Write the next part of the interview about breathable concrete sealers, starting after its final question.

_Selected extract_
══════════════════════════════

Imagine a piece of plastic on a hot cup of coffee. Where all that condensation builds up, all that moisture is trying to push out. If you trap that moisture with a coating, it builds up underneath and starts to bubble. That’s where the delaminating and flaking comes from - eventually that sealer cracks and then it’s just going to start flaking off. You can avoid that by selecting a breathable sealer, designed for polished concrete.

If you do run into a situation where the product is already on the floor and it started to delaminate, it’s the unfortunate case that you have to remove it. There really is no Band-Aid for that situation.

Sealers and Polishable OverlaysA close-up look at a breathable sealer on concrete.Ameripolish

Q. How do breathable sealants work?

A. Long story short, it lays on the pores of the concrete like a Teflon. The sealer just covers the first couple of millimeters of the surface and once a breathable sealant dries, it doesn’t sit on the surface but in the entire pore structure beneath. As moisture and minerals work through, they can still push through the pour structure and get to the surface allowing some air space to breathe and get that moisture in and out.

Our penetrating sealer forms a hydrophobic barrier and an oleophobic barrier. When moisture moves up to where the sealer is, a breathable sealer allows that moisture out. When the moisture dries it should evaporate without issue; 85% 90% of polished concrete floors that we see do not have these issues. In the other 10% where an efflorescence is left behind, it’s because the sealer is allowing it to breathe and be pushed to the surface. If the sealer didn’t allow that, it would cause that flaking and delaminating.

Sealers and Polishable OverlaysThis white power efflorescence is a tell-tale sign of a moisture issue within the concrete.Ameripolish

Q. What’s happening in that 10%? How can we avoid efflorescence?

A. In a high-moisture scenario, the minerals that get pushed to the surface create efflorescence – a white dust on the surface – and that becomes an issue. We suggest to use a moisture vapor barrier and to do a calcium Chloride test to make sure that you don’t have a moisture problem in your slab. If you have a moisture problem, even with breathable sealants, that efflorescence could be present. A vapor barrier helps avoid that happening, but it’s not a guarantee. We suggest architects always specify a moisture vapor barrier because they can only help.

Q. What would be your advice to contractors designing a maintenance plan?

══════════════════════════════

_Supplied information_

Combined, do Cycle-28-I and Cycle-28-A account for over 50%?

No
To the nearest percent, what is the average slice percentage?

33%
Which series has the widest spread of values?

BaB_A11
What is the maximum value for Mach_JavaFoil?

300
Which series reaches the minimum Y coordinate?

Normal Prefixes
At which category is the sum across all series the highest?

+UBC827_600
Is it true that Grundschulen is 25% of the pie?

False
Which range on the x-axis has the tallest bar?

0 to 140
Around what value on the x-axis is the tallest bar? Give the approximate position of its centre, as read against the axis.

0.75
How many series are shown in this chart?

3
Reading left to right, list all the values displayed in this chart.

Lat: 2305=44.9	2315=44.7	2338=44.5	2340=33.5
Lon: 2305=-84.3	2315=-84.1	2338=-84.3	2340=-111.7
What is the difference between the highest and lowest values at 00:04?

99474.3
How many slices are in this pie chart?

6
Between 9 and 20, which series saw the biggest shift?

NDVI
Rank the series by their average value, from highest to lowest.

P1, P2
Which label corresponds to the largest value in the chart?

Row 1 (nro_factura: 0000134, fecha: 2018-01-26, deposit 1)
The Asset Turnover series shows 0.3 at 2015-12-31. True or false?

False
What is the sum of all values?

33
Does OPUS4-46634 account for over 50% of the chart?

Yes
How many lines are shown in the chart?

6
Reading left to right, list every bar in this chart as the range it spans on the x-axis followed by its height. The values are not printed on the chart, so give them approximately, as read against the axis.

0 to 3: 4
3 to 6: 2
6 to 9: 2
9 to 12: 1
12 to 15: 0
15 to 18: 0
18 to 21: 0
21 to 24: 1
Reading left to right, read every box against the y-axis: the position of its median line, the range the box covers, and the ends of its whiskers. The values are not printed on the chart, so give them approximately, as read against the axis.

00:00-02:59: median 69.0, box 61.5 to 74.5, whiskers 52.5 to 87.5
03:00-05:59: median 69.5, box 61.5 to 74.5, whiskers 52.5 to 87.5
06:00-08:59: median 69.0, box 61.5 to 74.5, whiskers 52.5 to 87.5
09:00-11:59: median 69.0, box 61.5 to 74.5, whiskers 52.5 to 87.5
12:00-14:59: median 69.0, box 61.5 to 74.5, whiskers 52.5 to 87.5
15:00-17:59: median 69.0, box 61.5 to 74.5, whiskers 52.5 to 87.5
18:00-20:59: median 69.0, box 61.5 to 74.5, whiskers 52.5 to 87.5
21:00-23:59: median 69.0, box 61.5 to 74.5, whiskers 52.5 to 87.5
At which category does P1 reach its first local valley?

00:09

══════════════════════════════

_Written response_
A. Work with both the manufacturer of the sealer and the manufacturer of the overlayment system. Try to get them in the same room at the same time. The chemical manufacturer is going to have one recommendation and the overlayment company is going to have theirs because they know what reacts well with their product. We recommend that our contractors hand over some sort of maintenance packet to the floor owner, like, “here’s the floor I installed, this is the maintenance program that goes with it.” If the floor owner follows it, the floor shouldn’t fail.

The contractor has to know what works for their floors. Because like I mentioned with the semi-topical products, there’s a maintenance program for it that works well enough but it is going to require a sealer reapplication. For example, a school where reapplication would be on an annual basis in the entryways. There you’re seeing thousands of kids walk through the door but that front area will wear out first because the dirt on your shoes is like an equivalent to a 200-grit resin tool. It’s just tearing the floor apart just from dirty shoes and it’s going to dull your floor out. That’s when the contractor has to come in, clean up the area, reseal the product, burnish it, pop it out, and feather it in to match the rest of the floor.

In the end, read your concrete. Every slab of concrete is different – even if they are right next to each other. It may be the last thing you apply to the slab, but the sealant on top of a polished concrete floor requires continued attention and that means the right maintenance plan. “The sealer needs to walk hand in hand with the maintenance program,” says Cabot. “If you don’t maintain it properly, it will never work no matter what. Something is going to go astray. The floor is not going to look like you want it if it’s not being maintained properly.”